Task item:
In the data below, which lines hold "filter"? Copy every one.

Exercise data:

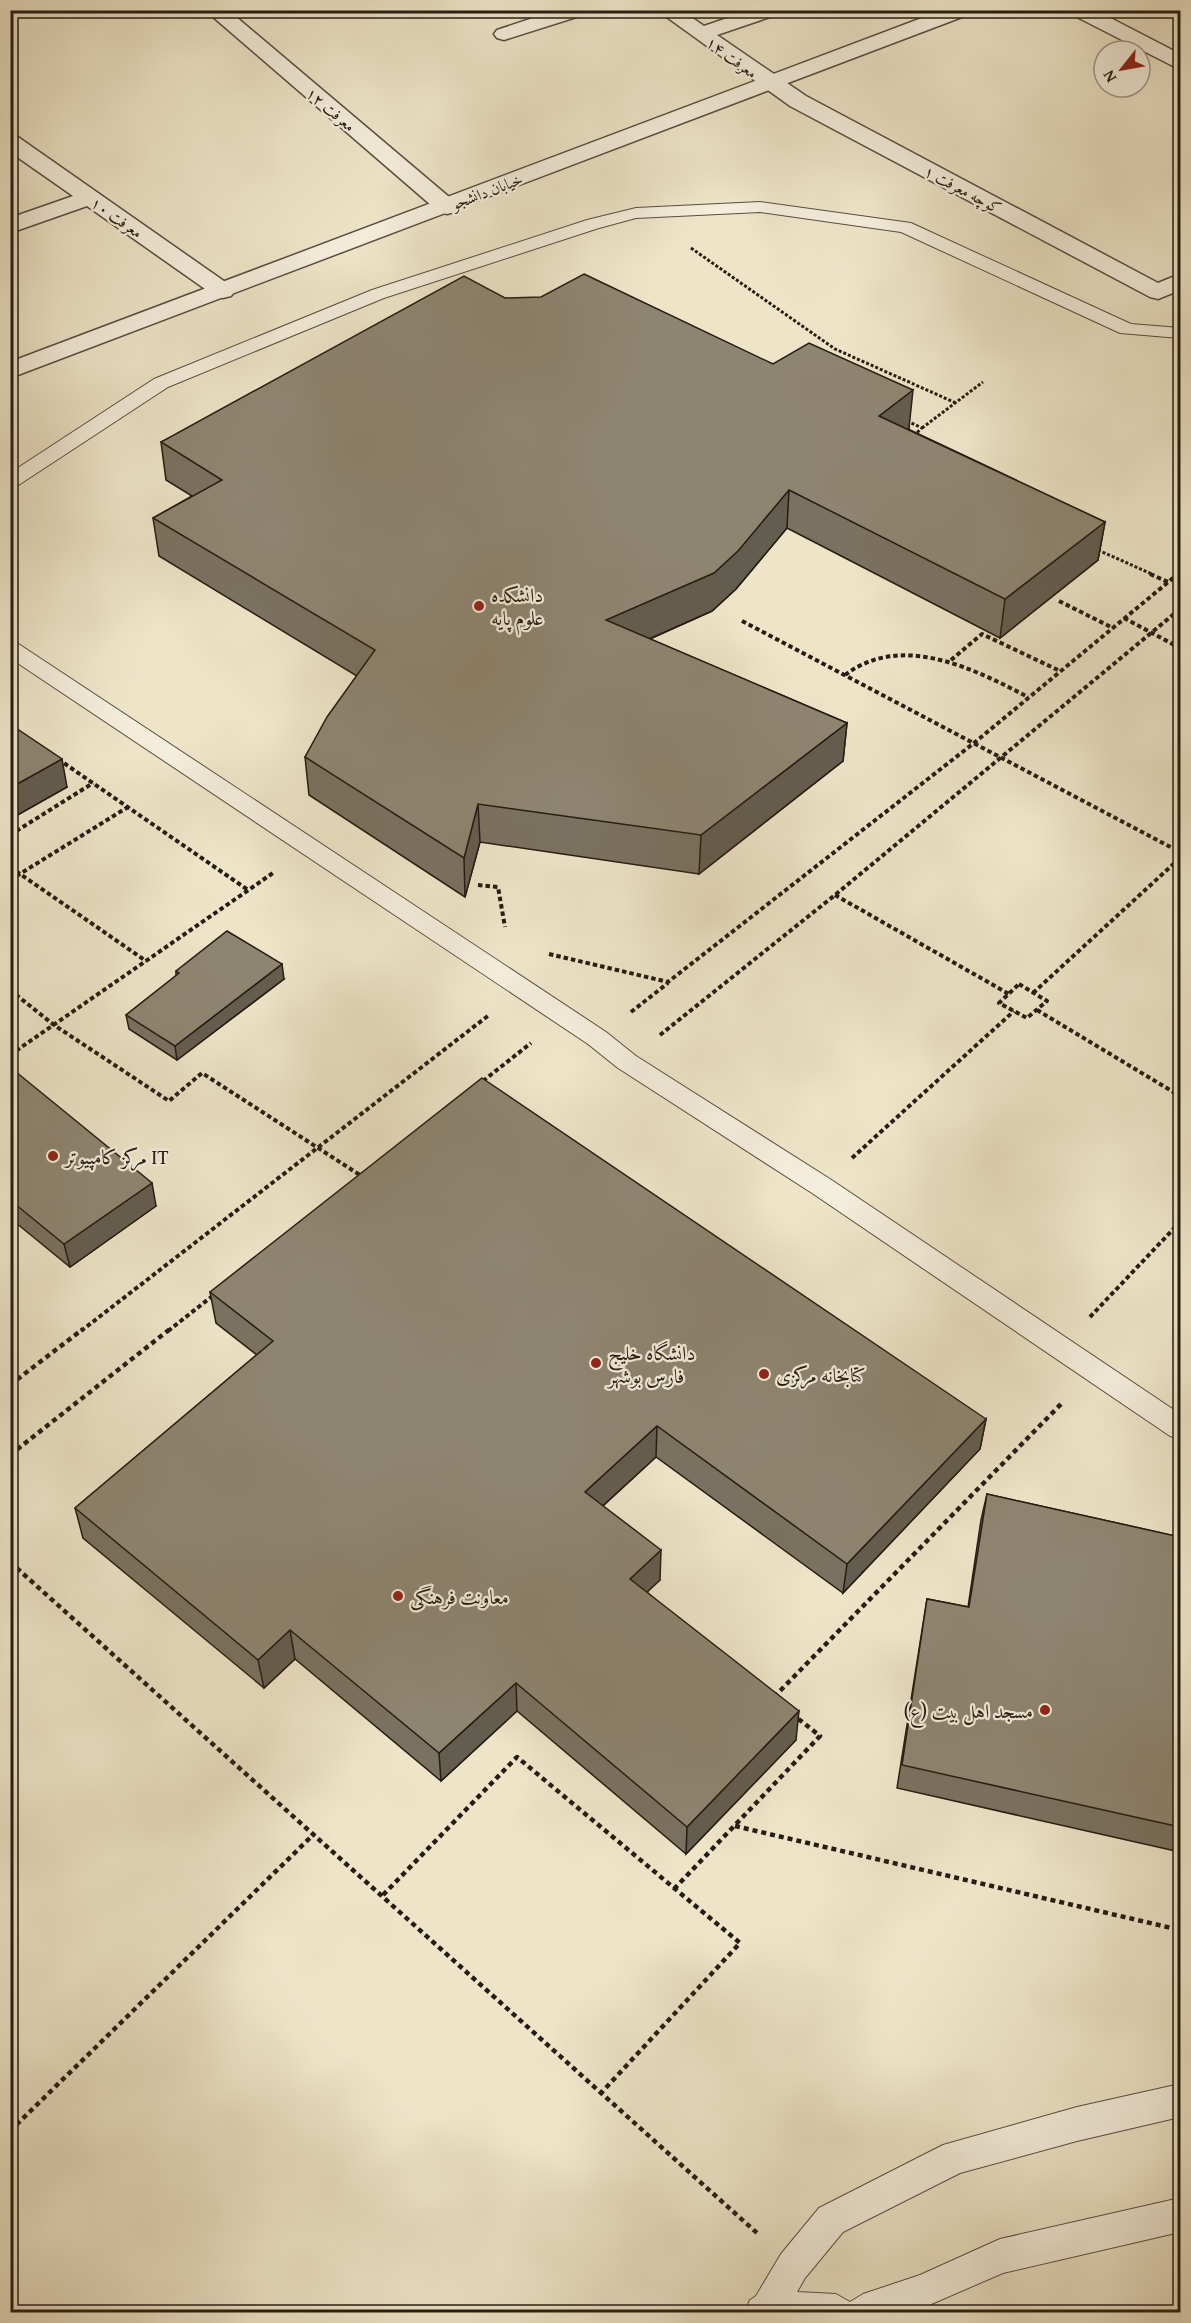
<svg xmlns="http://www.w3.org/2000/svg" width="1191" height="2323" font-family="'Gentium Book Plus',Amiri,serif">
  <style>
    .lines { fill: none; stroke-linecap: round; stroke-linejoin: round }
    .service-casing { stroke: #574e3f; stroke-width: 2 }
    .minor-casing { stroke: #574e3f; stroke-width: 3 }
    .tertiary-casing { stroke: #574e3f; stroke-width: 3 }
    .path-far2 { stroke: #251c11; stroke-width: 3; stroke-dasharray: 3 2; stroke-linecap: butt }
    .path-far1 { stroke: #251c11; stroke-width: 4; stroke-dasharray: 4.5 3; stroke-linecap: butt }
    .path { stroke: #251c11; stroke-width: 4.5; stroke-dasharray: 5 4; stroke-linecap: butt }
    .service { fill: #f4eedc; fill-rule: evenodd }
    .minor { fill: #f4eedc; fill-rule: evenodd }
    .tertiary { fill: #f4eedc; fill-rule: evenodd }
    .wall { fill: #7a7261; stroke: #251c11; stroke-width: 1.5 }
    .shaded-wall { fill: #635d4f; stroke: #251c11; stroke-width: 1.5 }
    .building { fill: #8e8571; stroke: #251c11; stroke-width: 1.5 }
    .poi-dot { fill: #8f2418; stroke: #f4eedc; stroke-width: 2 }
    .labels { text-anchor: middle; dominant-baseline: central; stroke-width: 4.5; stroke-linejoin: round; paint-order: stroke }
    .far-street-label { font-size: 16px; fill: #251c11; stroke: #f4eedc }
    .poi-label { font-size: 20px; fill: #251c11; stroke: #f4eedc; text-anchor: start }
  </style>
  <rect width="100%" height="100%" fill="#eee5c9"/>
  <filter id="stains"><feTurbulence type="fractalNoise" baseFrequency=".00333" numOctaves="4"/><feColorMatrix values="0 0 0 0 .2 0 0 0 0 .09 0 0 0 0 .02 0 0 0 .5 -.17"/></filter>
  <radialGradient id="worn" r=".72"><stop offset=".6" stop-color="#630" stop-opacity="0"/><stop offset="1" stop-color="#630" stop-opacity=".3"/></radialGradient>
  <g class="lines">
    <defs>
      <g id="service">
        <path d="M760,202l151,21 220,101 49,4v10l-60,-5 -219,-101 -141,-20 -124,6 -37,10 -215,70 -216,89 -151,99 -7,2v-15l144,-94 218,-89 215,-70 49,-12z"/>
        <path d="M10,642l7,1 589,389 30,24 194,123 350,235v25l-10,-3 -358,-243 -194,-125 -30,-24 -578,-386z"/>
        <path d="M1180,2084v33l-103,24 -117,32 -117,59 -38,46 -8,14 39,2 14,8 13,-8 57,-19 80,-36 180,-41v34l-177,41 -90,39h-168l5,-12 6,-4 25,-42 38,-46 124,-63 134,-38z"/>
      </g>
      <g id="minor">
        <path d="M205,10h23l227,192 3,5 -3,5 -8,2 -8,-2z"/>
        <path d="M557,10h32l-3,4 -82,26 -7,-2 -3,-4 3,-4z"/>
        <path d="M657,10h24l23,16 47,-16h31l-3,4 -62,21 89,61 352,187 22,-9v16l-22,9 -8,-2 -360,-191z"/>
        <path d="M1068,10h27l85,44v14l-7,-2 -102,-52z"/>
        <path d="M10,136l8,1 213,149 4,5 -4,5 -8,2 -8,-2 -128,-90 -77,27v-15l63,-22 -63,-44z"/>
      </g>
      <path id="tertiary" d="M943,10h30l-3,4 -960,364v-16z"/>
    </defs>
    <!-- service casing -->
    <use href="#service" class="service-casing"/>
    <!-- minor casing -->
    <use href="#minor" class="minor-casing"/>
    <!-- tertiary casing -->
    <use href="#tertiary" class="tertiary-casing"/>
    <!-- path-far2 -->
    <g class="path-far2">
      <path d="M691,248l144,101 121,54"/>
      <path d="M907,421l15,7 -9,8"/>
      <path d="M922,428l61,-46"/>
      <path d="M1098,550l56,25"/>
      <path d="M1176,575l4,-3"/>
    </g>
    <!-- path-far1 -->
    <g class="path-far1">
      <path d="M1150,574l18,8"/>
      <path d="M1059,601l54,27"/>
      <path d="M1124,618l56,30"/>
      <path d="M742,621l438,231"/>
      <path d="M951,660l31,-26 78,37"/>
      <path d="M845,675c57,-43 129,-6 183,22"/>
      <path d="M58,759l190,131"/>
      <path d="M10,835l83,-52"/>
      <path d="M10,867l136,94"/>
      <path d="M10,880l118,-73"/>
      <path d="M478,885l20,2 7,40"/>
      <path d="M835,895l174,99"/>
      <path d="M549,954l119,28 306,-239 204,-169"/>
      <path d="M1019,984l28,17 -20,17 -28,-15z"/>
      <path d="M10,990l44,35 115,76 33,-28 161,104"/>
      <path d="M1033,993l147,-135"/>
      <path d="M1037,1010l143,86"/>
      <path d="M631,1012l37,-29"/>
      <path d="M660,1035l175,-140 345,-286"/>
      <path d="M10,1055l263,-182"/>
      <path d="M483,1081l48,-38"/>
      <path d="M852,1158l162,-147"/>
      <path d="M1090,1317l90,-95"/>
      <path d="M81,1331l408,-316"/>
      <path d="M168,1331l47,-37"/>
    </g>
    <!-- path -->
    <g class="path">
      <path d="M10,1385l73,-56"/>
      <path d="M10,1455l160,-126"/>
      <path d="M10,1562l747,671"/>
      <path d="M774,1697l289,-295"/>
      <path d="M735,1826l445,104"/>
      <path d="M674,1889l146,-153 -24,-19"/>
      <path d="M383,1895l134,-138 223,186 -138,149"/>
      <path d="M10,2131l304,-297"/>
    </g>
    <!-- service -->
    <use href="#service" class="service"/>
    <!-- minor -->
    <use href="#minor" class="minor"/>
    <!-- tertiary -->
    <use href="#tertiary" class="tertiary"/>
  </g>
  <!-- wall -->
  <g class="wall">
    <path d="M505,298l268,66 136,64 -1,1 197,93 -7,38 -98,78 -213,-110 -51,61 -24,22 -62,28 197,84 -4,38 -144,113 -219,-32 -15,55 -156,-102 -4,-38 52,-81 -198,-120 -6,-38 39,-22 -26,-16 -5,-38z"/>
    <path d="M10,724l57,63 -53,30 -4,-2z"/>
    <path d="M176,971l108,8 -107,81 -48,-31 -3,-14 50,-39z"/>
    <path d="M10,1067l146,139 -86,61 -60,-49z"/>
    <path d="M210,1292l776,127 -6,30 -137,144 -187,-136 -53,49 57,74 -13,12 149,148 -110,114 -169,-143 -76,70 -146,-122 -31,29 -181,-150 -8,-30 182,-153 -41,-32z"/>
    <path d="M987,1494l193,43v315l-283,-64 30,-189 41,8 13,-87z"/>
  </g>
  <!-- shaded-wall -->
  <g class="shaded-wall">
    <path d="M913,390l-4,38 -33,25 3,-37z"/>
    <path d="M789,490l-2,38 -51,61 -24,22 -106,47v-38z"/>
    <path d="M1105,522l-7,38 -98,78 5,-39z"/>
    <path d="M847,723l-4,38 -144,113 2,-39z"/>
    <path d="M62,759l5,28 -53,30 -4,-16v-13z"/>
    <path d="M478,804l2,38 -15,55 -1,-39z"/>
    <path d="M282,964l2,15 -107,81 -2,-14z"/>
    <path d="M152,1183l4,23 -86,61 -6,-23z"/>
    <path d="M986,1419l-6,30 -137,144 4,-29z"/>
    <path d="M657,1426l-1,31 -71,65v-30z"/>
    <path d="M661,1550l-1,30 -30,28v-29z"/>
    <path d="M290,1630l5,29 -31,29 -6,-28z"/>
    <path d="M516,1683l1,28 -76,70 -2,-28z"/>
    <path d="M799,1711l-3,29 -110,114 1,-27z"/>
  </g>
  <!-- building -->
  <g class="building">
    <path d="M584,274l189,90 36,-21 104,47 -34,26 226,106 -100,77 -216,-109 -51,61 -24,22 -108,47 241,103 -146,112 -223,-31 -14,54 -159,-101 22,-40 48,-67 -222,-132 69,-38 -61,-38 303,-166 41,22 36,-1z"/>
    <path d="M10,724l52,35 -52,29z"/>
    <path d="M227,931l55,33 -107,82 -49,-31 53,-42 -3,-2z"/>
    <path d="M10,1067l142,116 -88,61 -54,-44z"/>
    <path d="M482,1078l504,341 -139,145 -190,-138 -72,66 76,58 -31,29 169,132 -112,116 -171,-144 -77,70 -149,-123 -32,30 -183,-152 198,-167 -63,-49z"/>
    <path d="M987,1494l193,43v290l-278,-62 25,-166 42,8z"/>
  </g>
  <!-- markers -->
  <g class="poi-dot">
    <circle cx="479" cy="606" r="6"/>
    <circle cx="53" cy="1156" r="6"/>
    <circle cx="596" cy="1363" r="6"/>
    <circle cx="764" cy="1374" r="6"/>
    <circle cx="398" cy="1596" r="6"/>
    <circle cx="1045" cy="1710" r="6"/>
  </g>
  <g class="labels">
    <!-- far-street labels -->
    <g class="far-street-label">
      <text transform="translate(732 57) rotate(36)">معرفت ۱۴</text>
      <text transform="translate(331 109) rotate(40)">معرفت ۱۲</text>
      <text transform="translate(963 189) rotate(28)">کوچه معرفت ۱</text>
      <text transform="translate(487 191) rotate(-21)">خیابان دانشجو</text>
      <text transform="translate(117 217) rotate(35)">معرفت ۱۰</text>
    </g>
    <!-- poi labels -->
    <g class="poi-label">
      <text x="491" y="594">دانشکده<tspan x="491" dy="23">علوم پایه</tspan></text>
      <text x="65" y="1156">مرکز کامپیوتر IT</text>
      <text x="608" y="1352">دانشگاه خلیج<tspan x="608" dy="23">فارس بوشهر</tspan></text>
      <text x="776" y="1374">کتابخانه مرکزی</text>
      <text x="410" y="1596">معاونت فرهنگی</text>
      <text x="1033" y="1710" text-anchor="end">مسجد اهل بیت (ع)</text>
    </g>
  </g>
  <!-- margin -->
  <rect width="1191" height="2323" fill="none" stroke="#eee5c9" stroke-width="36"/>
  <rect x="12" y="12" width="1167" height="2299" fill="none" stroke="#251c11" stroke-width="3"/>
  <rect x="18" y="18" width="1155" height="2287" fill="none" stroke="#251c11" stroke-width="1.5"/>
  <!-- north arrow -->
  <g transform="translate(1122 69) rotate(239)"><circle r="28" fill="#f4eedc" stroke="#a19a8b" stroke-width="1.5"/>
  <path d="M0-4.5L10 22L0 15L-10 22Z" fill="#8f2418"/>
  <text y="-9" font-size="16" font-weight="bold" text-anchor="middle" fill="#251c11">N</text>
  </g>
  <rect width="100%" height="100%" filter="url(#stains)"/>
  <rect width="100%" height="100%" fill="url(#worn)"/>
</svg>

Exercise result:
  <filter id="stains"><feTurbulence type="fractalNoise" baseFrequency=".00333" numOctaves="4"/><feColorMatrix values="0 0 0 0 .2 0 0 0 0 .09 0 0 0 0 .02 0 0 0 .5 -.17"/></filter>
  <rect width="100%" height="100%" filter="url(#stains)"/>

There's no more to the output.